İşçilerin üretim süreci içindeki sömürüyü sınırlandırma ve yeni hak talepleri dediğimiz eylemlilikleriyle kendi başına öğrendikleri kendi kurtuluşlarına yetmemektedir. İşçiler, kendi kurtuluşları olan sosyalizm konusunda siyasal ve ideolojik destek istiyor, bu da ancak aydınlar veya öncü parti kadroları tarafından dışarıdan verilebilir. Lenin’in bu yaklaşımı marksizme içkin olan bir katkıyı anlatıyor ve bir devrim niteliğindedir.
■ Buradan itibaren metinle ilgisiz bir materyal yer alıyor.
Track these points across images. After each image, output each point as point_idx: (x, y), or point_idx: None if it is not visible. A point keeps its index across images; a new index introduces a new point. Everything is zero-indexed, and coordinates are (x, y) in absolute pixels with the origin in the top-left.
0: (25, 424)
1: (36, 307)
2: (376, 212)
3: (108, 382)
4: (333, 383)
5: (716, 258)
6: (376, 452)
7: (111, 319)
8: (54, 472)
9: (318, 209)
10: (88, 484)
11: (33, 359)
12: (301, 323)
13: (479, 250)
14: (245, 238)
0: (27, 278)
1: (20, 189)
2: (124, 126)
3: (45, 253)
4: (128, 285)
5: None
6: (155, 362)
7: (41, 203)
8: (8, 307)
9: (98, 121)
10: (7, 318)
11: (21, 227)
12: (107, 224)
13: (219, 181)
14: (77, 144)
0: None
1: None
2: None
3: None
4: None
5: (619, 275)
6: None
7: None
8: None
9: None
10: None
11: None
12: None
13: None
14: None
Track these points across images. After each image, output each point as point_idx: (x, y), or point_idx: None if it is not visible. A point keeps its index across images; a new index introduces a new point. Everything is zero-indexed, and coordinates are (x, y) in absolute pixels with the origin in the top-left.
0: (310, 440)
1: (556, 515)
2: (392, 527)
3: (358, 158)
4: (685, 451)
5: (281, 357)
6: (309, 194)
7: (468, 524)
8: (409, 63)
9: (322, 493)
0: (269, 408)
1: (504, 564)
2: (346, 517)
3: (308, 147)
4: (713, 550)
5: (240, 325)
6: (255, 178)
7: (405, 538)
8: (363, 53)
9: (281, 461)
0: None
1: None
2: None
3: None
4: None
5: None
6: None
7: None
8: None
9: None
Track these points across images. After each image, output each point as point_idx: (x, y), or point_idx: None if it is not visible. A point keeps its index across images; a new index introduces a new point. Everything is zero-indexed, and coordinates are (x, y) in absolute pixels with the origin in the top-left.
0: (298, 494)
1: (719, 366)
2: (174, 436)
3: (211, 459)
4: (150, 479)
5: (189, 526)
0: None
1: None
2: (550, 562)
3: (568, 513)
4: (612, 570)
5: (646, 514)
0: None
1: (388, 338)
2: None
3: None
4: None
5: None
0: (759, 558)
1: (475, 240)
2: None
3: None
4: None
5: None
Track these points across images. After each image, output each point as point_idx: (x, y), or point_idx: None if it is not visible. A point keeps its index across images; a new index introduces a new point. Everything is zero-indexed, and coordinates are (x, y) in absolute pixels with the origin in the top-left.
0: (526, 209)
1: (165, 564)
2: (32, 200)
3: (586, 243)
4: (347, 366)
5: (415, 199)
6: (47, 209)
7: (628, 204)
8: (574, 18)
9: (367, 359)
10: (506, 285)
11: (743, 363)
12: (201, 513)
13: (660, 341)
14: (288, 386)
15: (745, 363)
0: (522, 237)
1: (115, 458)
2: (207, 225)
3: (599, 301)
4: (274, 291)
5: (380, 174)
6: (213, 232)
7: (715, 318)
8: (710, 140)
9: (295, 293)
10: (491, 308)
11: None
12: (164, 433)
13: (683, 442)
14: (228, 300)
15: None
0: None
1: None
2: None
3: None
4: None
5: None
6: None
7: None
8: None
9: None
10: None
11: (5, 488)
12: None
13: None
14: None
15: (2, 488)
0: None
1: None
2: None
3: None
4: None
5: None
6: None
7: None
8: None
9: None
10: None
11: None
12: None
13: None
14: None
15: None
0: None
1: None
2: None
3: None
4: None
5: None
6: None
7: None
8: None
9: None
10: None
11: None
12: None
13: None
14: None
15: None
Ancak, bugünün sorunu, işçi sınıfına dışarıdan bilinçle sosyalizmi duyurmak değildir. Sınıf mücadelesinin tarihsel gelişimi içinde işçi sınıfı sosyalizmi duymuş ve zaman zaman da kendine yakın hissetmiştir. 15-16 Haziran işçi kalkışmasını yaratan ve tüm İstanbul’u kuşatan bir tarihselliğin içinden geçen işçi sınıfı, İzmir Tariş direnişinde, Fikri Sönmez ve arkadaşlarının Ordu Fatsa yerel yönetim örneğinde, büyük ve kitlesel Zonguldak işçi Ankara yürüyüşünde,  Ankara’nın göbeğindeki Tekel işçi direnişinde, 1 Mayıs alanlarında ve Haziran direnişinde sosyalizmi işitmiştir. Bugünün sorunu, işçi sınıfına kendi yönetiminin, sosyalist yönetimin gerçekleştirilebilir olduğunu anlatmakta düğümleniyor. Sorun, işçi sınıfında sosyalizm için politik iradeyi oluşturabilmektir. Şimdiki sorun, sosyalizmi duyan ve ne olduğunu bilen işçilere, sosyalizm bilincinin verilebilmesinin dışarıdanlığından çok, sosyalizmle bir kez tanışmış Türkiye proletaryasına sosyalizmin eylemli anlatım ve eylemli bilinç taşıma anlayışıyla yerine getirilmesi görevinin önümüzde durmasıdır.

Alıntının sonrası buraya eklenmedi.